6 Mit diesen Ausführungen wird schon deshalb keine grundsätzliche Rechtsfrage im Sinne des Art. 133 Abs. 4 B-VG aufgezeigt, weil bereits die diesen Ausführungen zugrundeliegende Annahme der Revisionswerber, es sei trotz Feststellung des Fehlens der negativen Bedarfsvoraussetzungen nach § 10 Abs. 2 ApG eine weitere Bedarfsfeststellung vorzunehmen, mit dem Gesetz nicht im Einklang steht (vgl. VfGH vom 2. März 1998, VfSlg. 15.103, VwGH vom 22. Februar 2017, Ra 2016/10/0152, und vom 23. Mai 2017, Ro 2017/10/0017).
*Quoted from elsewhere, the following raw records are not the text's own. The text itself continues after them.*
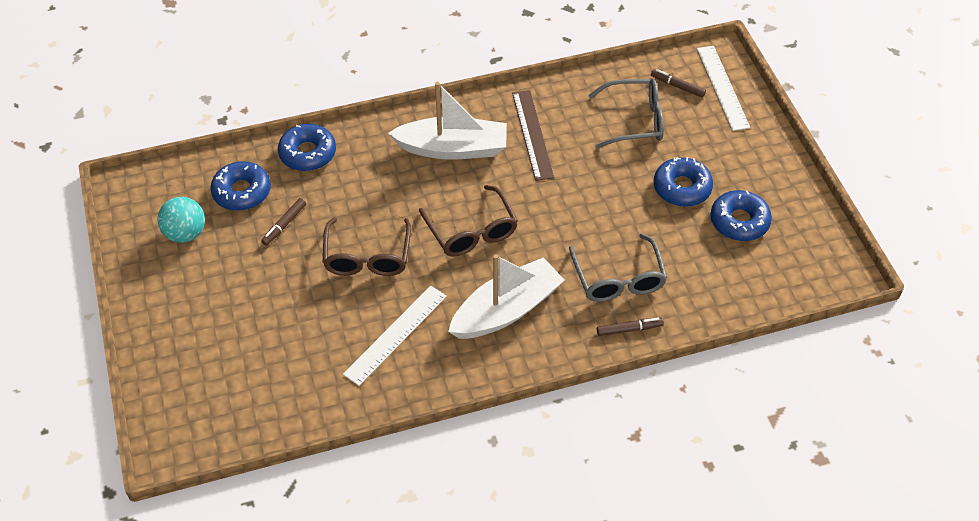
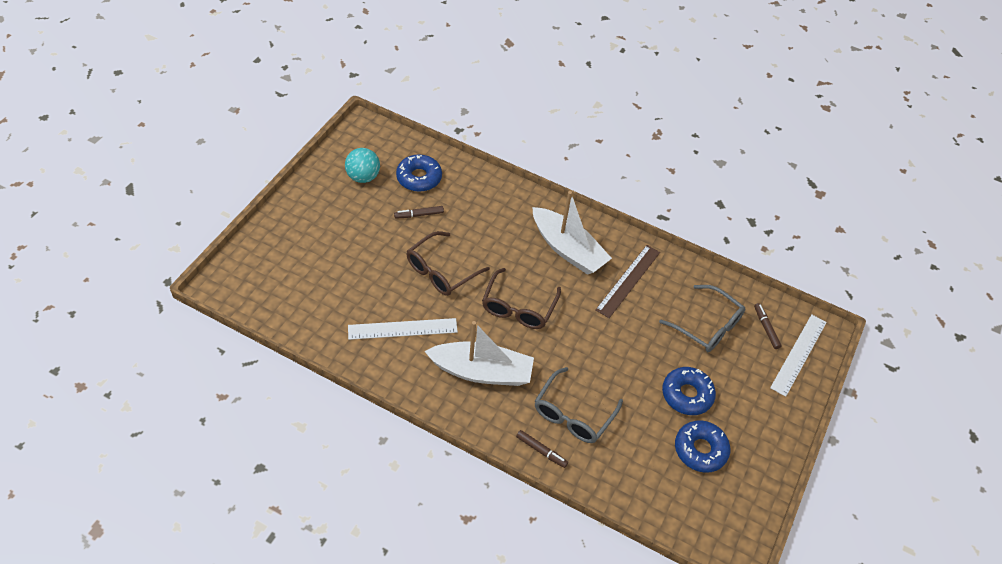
camera: 40 degrees right, 0 degrees up
(307, 153) = (480, 185): blue donut -> none

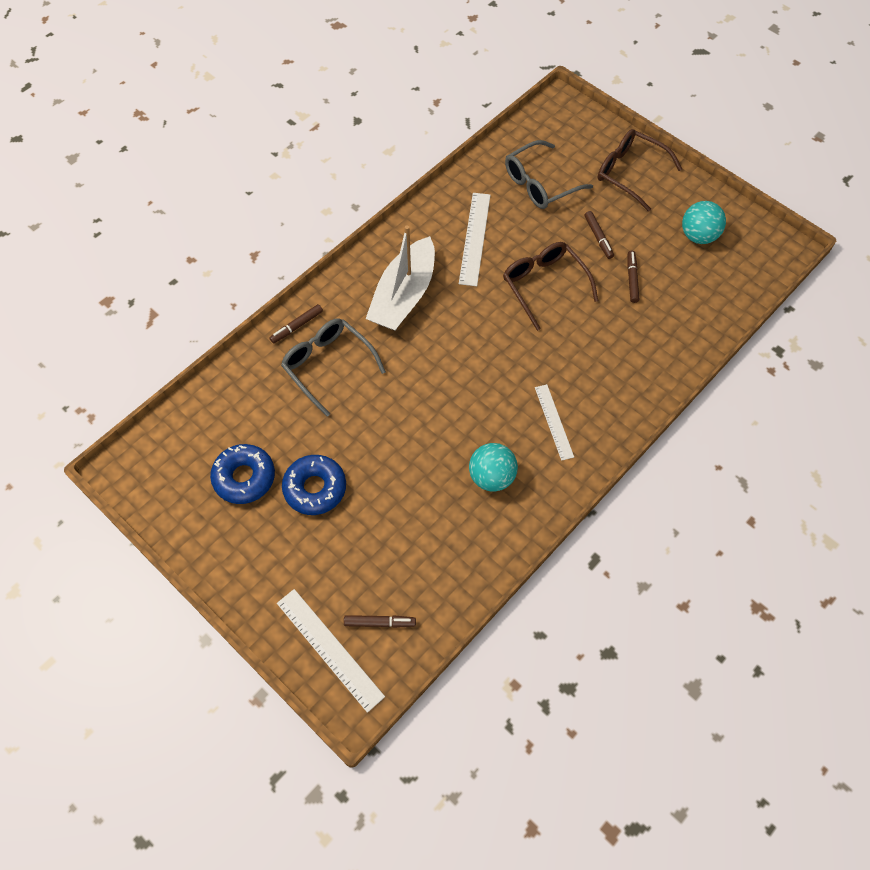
camera: 110 degrees right, 10 degrees up
(380, 240) = (598, 237): none -> brown marker
(419, 178) = (692, 289): blue donut -> none
(518, 307) = (478, 348): brown glasses -> brown glasses (630, 173)
(568, 249) = (554, 421): white boat -> white ruler
(628, 280) = (491, 477): brown ruler -> turquoise ball
(707, 326) = (401, 548): grey glasses -> grey glasses (540, 184)

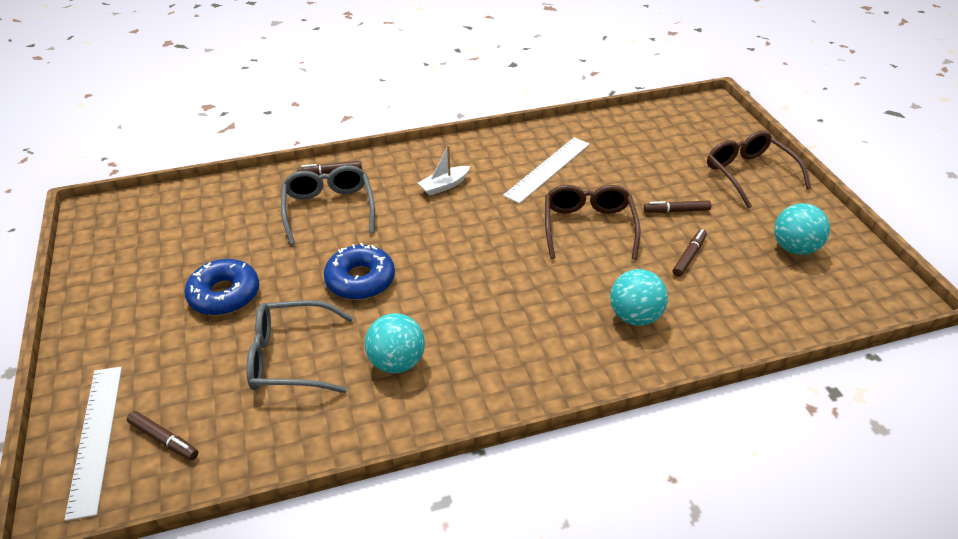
camera: 30 degrees right, 20 degrees down
(244, 477) = (176, 259): blue donut -> blue donut (360, 280)
(404, 295) = (444, 186): white boat -> white boat, size x0.47
(540, 184) = (646, 152): grey glasses -> grey glasses (290, 357)
(554, 421) = (504, 343): white ruler -> none
(598, 237) = (676, 211): brown marker -> brown marker turned 75 degrees clockwise
(626, 353) = (634, 316): none -> turquoise ball

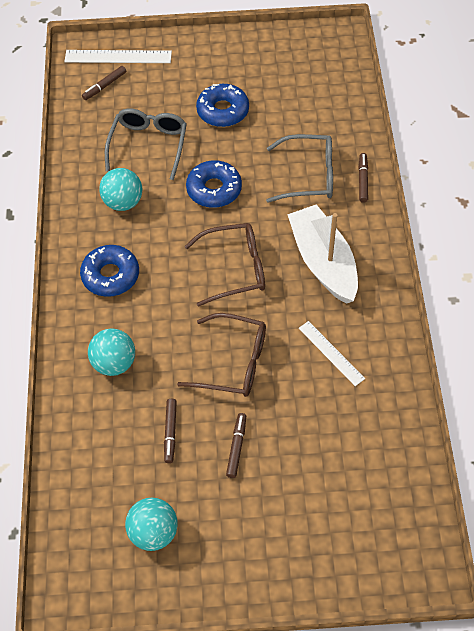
camera: 105 degrees right, 15 degrees up
(444, 186) = (323, 262): white boat -> white boat, size x2.13
(517, 347) = (110, 275): none -> blue donut
(548, 169) = (331, 353): white ruler -> white ruler, size x0.66
(689, 256) = (170, 432): brown marker -> brown marker turned 45 degrees clockwise
(749, 174) = (279, 547): brown glasses -> brown glasses (235, 269)

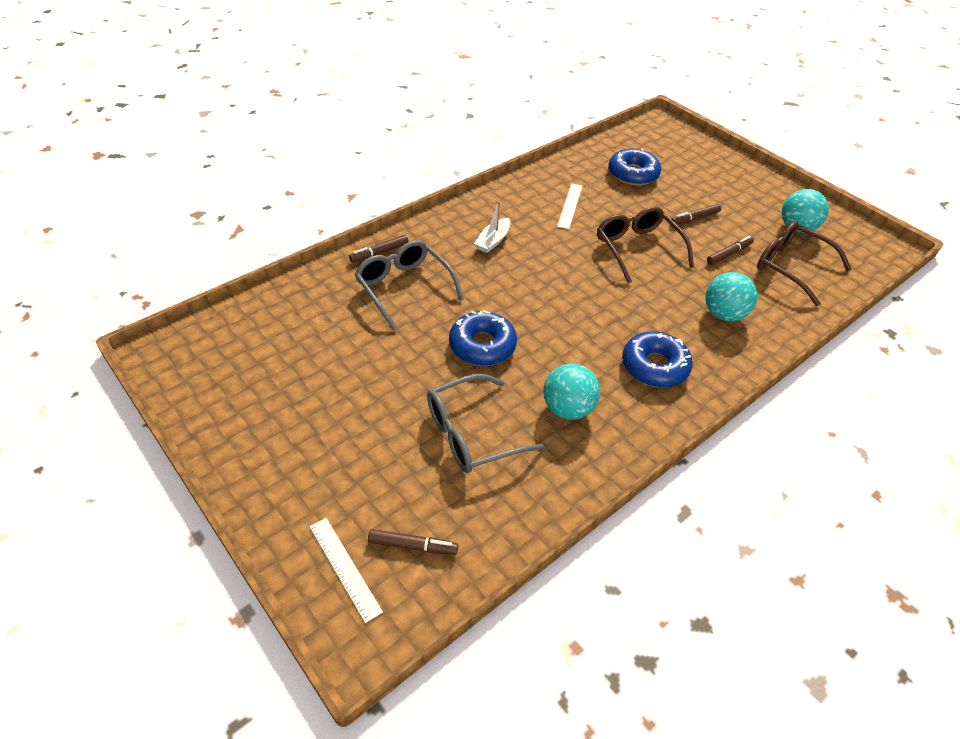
camera: 130 degrees left, 10 degrees down
(118, 57) = (344, 568): white ruler -> white ruler, size x0.66
(223, 111) = (365, 395): blue donut -> blue donut (633, 174)
(235, 269) = (555, 287): brown glasses -> brown glasses (791, 267)
(323, 262) = (493, 241): white boat -> white boat, size x0.47

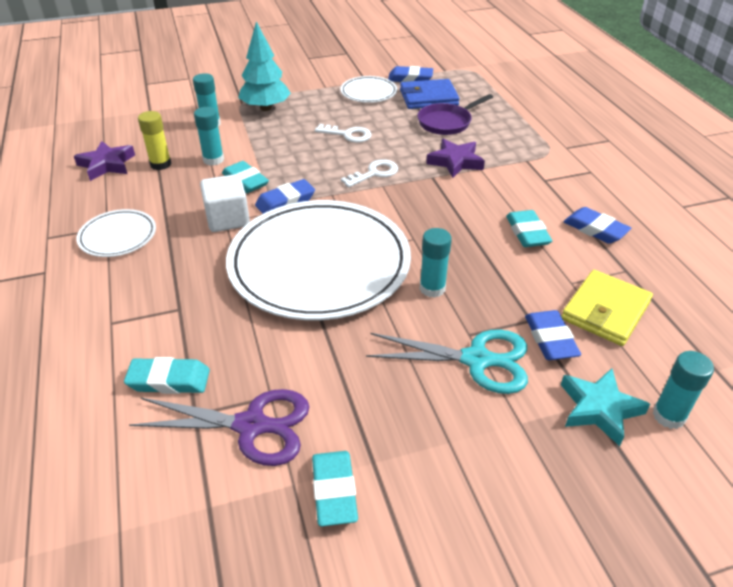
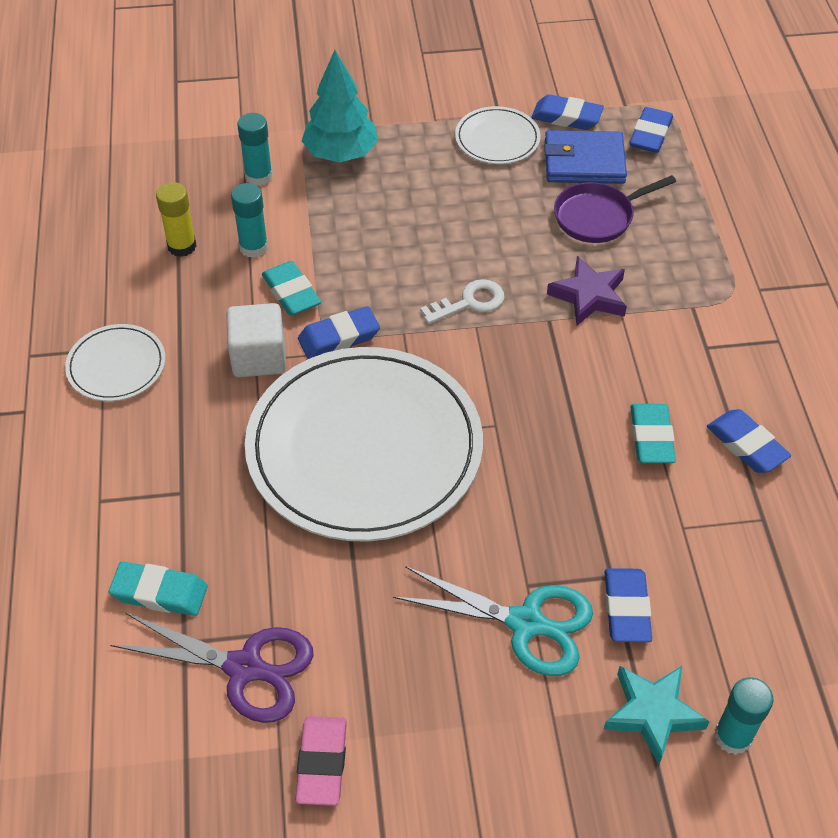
camera: 10 degrees right, 10 degrees up
(107, 165) = (110, 237): purple star -> none
(334, 491) = (322, 763): turquoise eraser -> pink eraser
(348, 135) = (448, 223): white key -> none
(432, 288) = (499, 509): turquoise glue stick -> none
(466, 82) = (650, 135): none -> blue eraser
(605, 311) = (712, 578): yellow wallet -> none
Entgegen der Auffassung der Revisionswerber mangelt es demnach insofern nicht an einer Rechtsprechung des Verwaltungsgerichtshofes.

7 Im Übrigen können nach ständiger Rechtsprechung des Verwaltungsgerichtshofes die Inhaber bestehender öffentlicher Apotheken im Verfahren über die Verleihung einer Apothekenkonzession den mangelnden Bedarf an der neu zu errichtenden öffentlichen Apotheke nur insofern geltend machen, als sie eine Existenzgefährdung ihrer Apotheke als Folge der Errichtung der neuen Apotheke vorzubringen berechtigt sind. Sie können daher geltend machen, die Entfernung zwischen der künftigen Betriebsstätte der neu zu errichtenden öffentlichen Apotheke und der Betriebsstätte ihrer bestehenden öffentlichen Apotheke betrage weniger als 500 m oder die Zahl der von ihrer bestehenden öffentlichen Apotheke aus weiterhin zu versorgenden Personen werde sich infolge der Neuerrichtung verringern und weniger als 5.500 betragen. In den anderen Fragen des Verfahrens über die Verleihung einer Apothekenkonzession kommt den Inhabern bestehender öffentlicher Apotheken jedoch kein Mitspracherecht zu (vgl. etwa das hg. Erkenntnis vom 21. Mai 2008, 2007/10/0029, und wiederum den hg. Beschluss vom 22. Februar 2017, Ra 2016/10/0152, jeweils mwN). In den Zulässigkeitsausführungen der vorliegenden Revision werden allerdings keine grundsätzlichen Rechtsfragen im Sinne des Art. 133 Abs. 4 B-VG in Bezug auf jene Fragen, in denen den Revisionswerbern ein Mitspracherecht zukommt, aufgezeigt.

8 Mangels Darlegung einer grundsätzlichen Rechtsfrage durch die Revisionswerber war die Revision daher gemäß § 34 Abs. 1 VwGG zurückzuweisen.